Display every line of the items below that contains the string "instances", copied in full. Matching is case-sensitive.

- [Record excerpts]
----------------

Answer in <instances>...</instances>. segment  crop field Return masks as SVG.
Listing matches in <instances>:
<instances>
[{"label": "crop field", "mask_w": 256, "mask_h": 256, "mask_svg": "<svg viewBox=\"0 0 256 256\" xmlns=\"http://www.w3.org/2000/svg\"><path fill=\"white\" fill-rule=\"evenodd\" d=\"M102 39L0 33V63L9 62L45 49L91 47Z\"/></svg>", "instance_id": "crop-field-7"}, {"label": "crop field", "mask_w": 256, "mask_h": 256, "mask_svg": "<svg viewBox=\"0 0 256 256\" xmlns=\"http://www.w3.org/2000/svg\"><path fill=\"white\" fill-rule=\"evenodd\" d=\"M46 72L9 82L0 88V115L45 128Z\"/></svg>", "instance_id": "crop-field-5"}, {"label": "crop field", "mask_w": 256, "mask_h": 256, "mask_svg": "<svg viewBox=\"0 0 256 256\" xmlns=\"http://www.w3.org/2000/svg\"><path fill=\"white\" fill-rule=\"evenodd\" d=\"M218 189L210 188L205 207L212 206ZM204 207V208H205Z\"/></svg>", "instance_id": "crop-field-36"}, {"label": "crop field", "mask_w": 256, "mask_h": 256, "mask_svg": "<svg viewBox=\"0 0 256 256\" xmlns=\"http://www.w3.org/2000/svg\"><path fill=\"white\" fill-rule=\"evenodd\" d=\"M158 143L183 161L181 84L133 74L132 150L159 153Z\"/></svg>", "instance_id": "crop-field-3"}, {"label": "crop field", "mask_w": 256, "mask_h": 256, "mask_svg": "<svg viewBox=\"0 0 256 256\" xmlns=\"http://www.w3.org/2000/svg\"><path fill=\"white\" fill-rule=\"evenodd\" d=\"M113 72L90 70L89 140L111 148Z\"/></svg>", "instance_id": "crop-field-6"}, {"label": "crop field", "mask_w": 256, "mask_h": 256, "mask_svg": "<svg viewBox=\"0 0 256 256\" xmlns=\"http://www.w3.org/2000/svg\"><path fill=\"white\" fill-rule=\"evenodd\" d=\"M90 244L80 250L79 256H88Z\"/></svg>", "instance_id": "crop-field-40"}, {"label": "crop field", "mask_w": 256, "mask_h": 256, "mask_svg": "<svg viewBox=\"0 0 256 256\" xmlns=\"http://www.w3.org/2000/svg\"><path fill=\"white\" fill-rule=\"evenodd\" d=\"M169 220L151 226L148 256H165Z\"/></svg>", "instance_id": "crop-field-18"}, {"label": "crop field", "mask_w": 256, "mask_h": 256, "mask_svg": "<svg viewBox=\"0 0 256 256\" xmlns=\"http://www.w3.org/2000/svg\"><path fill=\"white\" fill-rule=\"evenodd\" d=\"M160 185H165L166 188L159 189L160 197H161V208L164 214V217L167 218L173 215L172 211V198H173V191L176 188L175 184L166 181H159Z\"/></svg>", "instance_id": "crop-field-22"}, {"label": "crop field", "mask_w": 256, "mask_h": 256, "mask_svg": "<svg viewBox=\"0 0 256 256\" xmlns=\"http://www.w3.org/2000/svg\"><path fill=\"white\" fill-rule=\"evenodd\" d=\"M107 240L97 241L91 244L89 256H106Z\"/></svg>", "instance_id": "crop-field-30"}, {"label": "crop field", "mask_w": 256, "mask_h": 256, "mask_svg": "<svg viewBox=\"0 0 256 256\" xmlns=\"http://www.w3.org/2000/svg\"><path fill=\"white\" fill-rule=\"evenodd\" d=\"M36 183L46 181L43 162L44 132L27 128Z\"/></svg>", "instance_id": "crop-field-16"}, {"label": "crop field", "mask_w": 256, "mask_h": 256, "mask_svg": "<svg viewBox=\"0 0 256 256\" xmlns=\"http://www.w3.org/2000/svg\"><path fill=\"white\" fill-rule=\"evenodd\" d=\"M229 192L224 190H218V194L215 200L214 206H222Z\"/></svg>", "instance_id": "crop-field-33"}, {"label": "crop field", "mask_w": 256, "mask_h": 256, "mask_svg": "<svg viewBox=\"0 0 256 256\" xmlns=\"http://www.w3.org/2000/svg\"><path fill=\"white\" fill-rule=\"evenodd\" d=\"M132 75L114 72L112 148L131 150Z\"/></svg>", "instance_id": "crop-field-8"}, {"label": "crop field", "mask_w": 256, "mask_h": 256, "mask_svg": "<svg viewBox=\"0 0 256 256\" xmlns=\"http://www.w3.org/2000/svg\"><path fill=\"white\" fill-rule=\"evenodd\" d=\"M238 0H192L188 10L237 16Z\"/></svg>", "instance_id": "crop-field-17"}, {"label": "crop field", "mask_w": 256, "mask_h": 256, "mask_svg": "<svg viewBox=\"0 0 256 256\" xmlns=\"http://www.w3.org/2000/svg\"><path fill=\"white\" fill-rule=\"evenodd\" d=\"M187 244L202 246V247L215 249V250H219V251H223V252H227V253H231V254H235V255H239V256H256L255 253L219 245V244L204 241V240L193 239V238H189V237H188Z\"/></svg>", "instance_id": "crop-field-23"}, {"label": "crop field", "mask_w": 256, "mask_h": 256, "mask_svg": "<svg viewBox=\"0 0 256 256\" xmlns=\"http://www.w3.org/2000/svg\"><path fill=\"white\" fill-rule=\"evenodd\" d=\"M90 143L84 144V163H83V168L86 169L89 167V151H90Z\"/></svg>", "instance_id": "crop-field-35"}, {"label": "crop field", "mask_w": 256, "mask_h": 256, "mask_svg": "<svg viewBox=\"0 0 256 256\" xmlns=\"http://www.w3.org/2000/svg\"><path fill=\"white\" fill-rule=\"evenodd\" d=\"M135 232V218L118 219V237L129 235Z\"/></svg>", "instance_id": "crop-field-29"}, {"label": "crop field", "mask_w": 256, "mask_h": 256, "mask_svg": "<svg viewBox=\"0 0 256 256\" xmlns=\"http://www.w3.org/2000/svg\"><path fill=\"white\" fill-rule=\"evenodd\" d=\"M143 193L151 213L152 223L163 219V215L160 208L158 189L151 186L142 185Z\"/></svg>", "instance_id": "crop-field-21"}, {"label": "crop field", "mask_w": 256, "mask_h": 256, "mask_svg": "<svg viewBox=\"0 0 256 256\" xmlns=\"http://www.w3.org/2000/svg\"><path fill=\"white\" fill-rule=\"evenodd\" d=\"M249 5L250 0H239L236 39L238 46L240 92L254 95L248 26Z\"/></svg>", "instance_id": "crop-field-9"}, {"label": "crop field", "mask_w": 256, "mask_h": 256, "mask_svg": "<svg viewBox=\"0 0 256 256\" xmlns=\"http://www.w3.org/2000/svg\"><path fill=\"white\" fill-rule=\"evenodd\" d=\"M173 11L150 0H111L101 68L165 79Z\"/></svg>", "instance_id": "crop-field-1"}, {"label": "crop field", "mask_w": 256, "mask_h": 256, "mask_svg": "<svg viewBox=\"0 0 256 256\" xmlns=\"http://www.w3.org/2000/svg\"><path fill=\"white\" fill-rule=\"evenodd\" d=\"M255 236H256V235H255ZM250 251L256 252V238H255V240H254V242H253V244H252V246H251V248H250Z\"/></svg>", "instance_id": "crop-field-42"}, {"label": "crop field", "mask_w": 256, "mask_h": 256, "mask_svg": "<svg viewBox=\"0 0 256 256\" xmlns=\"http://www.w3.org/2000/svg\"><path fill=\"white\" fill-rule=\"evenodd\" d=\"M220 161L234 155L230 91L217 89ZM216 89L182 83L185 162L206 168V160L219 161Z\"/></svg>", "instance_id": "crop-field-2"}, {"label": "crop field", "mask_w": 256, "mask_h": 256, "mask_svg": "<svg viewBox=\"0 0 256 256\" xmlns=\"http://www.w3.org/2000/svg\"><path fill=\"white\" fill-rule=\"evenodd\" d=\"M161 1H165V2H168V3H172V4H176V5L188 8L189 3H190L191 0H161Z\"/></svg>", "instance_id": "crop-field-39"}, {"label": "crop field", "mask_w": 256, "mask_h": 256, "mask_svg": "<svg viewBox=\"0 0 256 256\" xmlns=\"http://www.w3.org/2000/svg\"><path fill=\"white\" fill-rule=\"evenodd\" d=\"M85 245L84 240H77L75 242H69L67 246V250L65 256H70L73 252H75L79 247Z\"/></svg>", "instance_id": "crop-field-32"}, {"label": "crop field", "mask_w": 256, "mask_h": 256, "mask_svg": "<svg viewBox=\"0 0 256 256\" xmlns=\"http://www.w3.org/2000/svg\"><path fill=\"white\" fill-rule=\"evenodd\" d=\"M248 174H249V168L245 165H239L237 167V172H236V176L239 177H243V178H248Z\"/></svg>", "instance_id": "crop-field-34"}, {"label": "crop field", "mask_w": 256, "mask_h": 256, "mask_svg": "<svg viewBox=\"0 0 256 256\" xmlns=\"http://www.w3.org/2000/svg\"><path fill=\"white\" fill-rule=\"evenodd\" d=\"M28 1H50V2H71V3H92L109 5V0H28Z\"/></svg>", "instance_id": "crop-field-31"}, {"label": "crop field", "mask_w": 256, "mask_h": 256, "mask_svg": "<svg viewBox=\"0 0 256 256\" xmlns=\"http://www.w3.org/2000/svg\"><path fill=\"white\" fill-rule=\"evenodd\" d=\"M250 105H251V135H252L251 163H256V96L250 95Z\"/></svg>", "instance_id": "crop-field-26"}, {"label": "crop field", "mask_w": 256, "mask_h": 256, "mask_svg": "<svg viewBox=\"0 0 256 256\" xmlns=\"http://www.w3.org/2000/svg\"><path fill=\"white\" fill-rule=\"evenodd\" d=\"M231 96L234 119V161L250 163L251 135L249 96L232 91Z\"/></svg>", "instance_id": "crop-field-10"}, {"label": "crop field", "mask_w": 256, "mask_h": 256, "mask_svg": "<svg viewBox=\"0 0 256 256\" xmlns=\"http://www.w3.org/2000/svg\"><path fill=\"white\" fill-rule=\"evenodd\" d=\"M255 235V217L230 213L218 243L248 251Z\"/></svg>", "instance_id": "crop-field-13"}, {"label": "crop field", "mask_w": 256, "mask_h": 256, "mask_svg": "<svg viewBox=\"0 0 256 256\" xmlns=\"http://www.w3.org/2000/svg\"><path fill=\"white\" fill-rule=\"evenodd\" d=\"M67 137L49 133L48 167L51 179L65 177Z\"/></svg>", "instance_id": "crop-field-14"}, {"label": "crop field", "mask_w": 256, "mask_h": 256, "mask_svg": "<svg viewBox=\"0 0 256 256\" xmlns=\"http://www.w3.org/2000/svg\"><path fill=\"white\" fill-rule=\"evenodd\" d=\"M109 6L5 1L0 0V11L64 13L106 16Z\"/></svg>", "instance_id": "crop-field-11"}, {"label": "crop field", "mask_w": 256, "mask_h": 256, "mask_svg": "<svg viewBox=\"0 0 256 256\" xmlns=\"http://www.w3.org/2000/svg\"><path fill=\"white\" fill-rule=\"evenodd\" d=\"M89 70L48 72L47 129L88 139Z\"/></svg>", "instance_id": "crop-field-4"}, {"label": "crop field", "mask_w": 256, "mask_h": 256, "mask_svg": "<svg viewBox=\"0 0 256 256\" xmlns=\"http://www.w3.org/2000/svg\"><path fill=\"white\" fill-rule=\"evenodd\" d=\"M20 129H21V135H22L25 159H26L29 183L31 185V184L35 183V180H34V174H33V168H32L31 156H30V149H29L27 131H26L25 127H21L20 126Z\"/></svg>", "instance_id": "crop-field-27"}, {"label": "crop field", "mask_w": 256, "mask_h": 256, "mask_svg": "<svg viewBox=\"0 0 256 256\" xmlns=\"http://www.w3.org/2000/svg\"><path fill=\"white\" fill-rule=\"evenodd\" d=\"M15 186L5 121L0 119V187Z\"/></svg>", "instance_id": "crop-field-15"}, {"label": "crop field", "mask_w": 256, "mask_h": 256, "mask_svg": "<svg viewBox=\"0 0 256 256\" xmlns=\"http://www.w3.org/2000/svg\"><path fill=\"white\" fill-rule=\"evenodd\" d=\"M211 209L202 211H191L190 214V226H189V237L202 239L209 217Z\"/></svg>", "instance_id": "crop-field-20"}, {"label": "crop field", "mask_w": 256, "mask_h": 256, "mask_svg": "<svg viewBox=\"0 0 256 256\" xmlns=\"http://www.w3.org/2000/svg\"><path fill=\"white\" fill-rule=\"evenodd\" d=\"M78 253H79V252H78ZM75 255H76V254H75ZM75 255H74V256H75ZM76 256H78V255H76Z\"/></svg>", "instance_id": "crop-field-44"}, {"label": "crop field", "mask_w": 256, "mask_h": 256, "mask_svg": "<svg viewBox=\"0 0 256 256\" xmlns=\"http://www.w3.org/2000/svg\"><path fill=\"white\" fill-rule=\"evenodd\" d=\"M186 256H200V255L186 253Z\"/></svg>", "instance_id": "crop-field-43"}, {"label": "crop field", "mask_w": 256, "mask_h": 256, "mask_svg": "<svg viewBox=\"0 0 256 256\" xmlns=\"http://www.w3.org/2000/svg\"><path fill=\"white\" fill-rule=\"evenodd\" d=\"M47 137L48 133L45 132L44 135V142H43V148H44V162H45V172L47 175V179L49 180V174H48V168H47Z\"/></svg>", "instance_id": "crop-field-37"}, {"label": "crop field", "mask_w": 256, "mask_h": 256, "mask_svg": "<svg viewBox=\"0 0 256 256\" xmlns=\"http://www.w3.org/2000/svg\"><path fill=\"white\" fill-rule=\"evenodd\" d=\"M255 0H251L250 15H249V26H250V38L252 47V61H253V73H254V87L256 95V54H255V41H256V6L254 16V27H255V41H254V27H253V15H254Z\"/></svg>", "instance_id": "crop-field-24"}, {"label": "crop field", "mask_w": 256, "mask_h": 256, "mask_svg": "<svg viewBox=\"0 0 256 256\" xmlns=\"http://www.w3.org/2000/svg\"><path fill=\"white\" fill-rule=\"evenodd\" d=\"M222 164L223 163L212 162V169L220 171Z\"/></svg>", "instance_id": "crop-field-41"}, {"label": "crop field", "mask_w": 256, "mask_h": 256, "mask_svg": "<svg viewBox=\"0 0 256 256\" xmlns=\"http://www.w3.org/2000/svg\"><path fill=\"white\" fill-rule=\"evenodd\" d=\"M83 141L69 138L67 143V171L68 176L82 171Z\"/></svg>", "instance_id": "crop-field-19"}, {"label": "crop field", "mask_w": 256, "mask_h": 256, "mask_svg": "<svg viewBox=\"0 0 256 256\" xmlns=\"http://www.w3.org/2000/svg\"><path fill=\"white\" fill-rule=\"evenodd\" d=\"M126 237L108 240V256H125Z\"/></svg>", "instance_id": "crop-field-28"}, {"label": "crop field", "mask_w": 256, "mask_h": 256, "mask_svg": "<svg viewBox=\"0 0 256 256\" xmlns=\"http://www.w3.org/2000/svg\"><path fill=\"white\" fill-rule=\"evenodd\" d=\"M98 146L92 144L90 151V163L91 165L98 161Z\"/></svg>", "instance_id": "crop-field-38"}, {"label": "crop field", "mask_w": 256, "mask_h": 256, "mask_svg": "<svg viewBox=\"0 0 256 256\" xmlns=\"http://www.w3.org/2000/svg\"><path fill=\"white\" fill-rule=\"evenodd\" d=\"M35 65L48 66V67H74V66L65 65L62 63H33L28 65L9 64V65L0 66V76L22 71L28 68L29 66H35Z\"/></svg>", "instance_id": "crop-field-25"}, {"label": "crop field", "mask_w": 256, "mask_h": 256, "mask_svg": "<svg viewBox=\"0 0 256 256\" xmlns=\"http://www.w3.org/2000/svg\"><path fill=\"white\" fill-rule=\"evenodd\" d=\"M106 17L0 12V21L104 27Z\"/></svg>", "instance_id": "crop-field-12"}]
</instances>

----------------

- [The answer]
Answer in <instances>...</instances>. segment  crop field Return masks as SVG.
Listing matches in <instances>:
<instances>
</instances>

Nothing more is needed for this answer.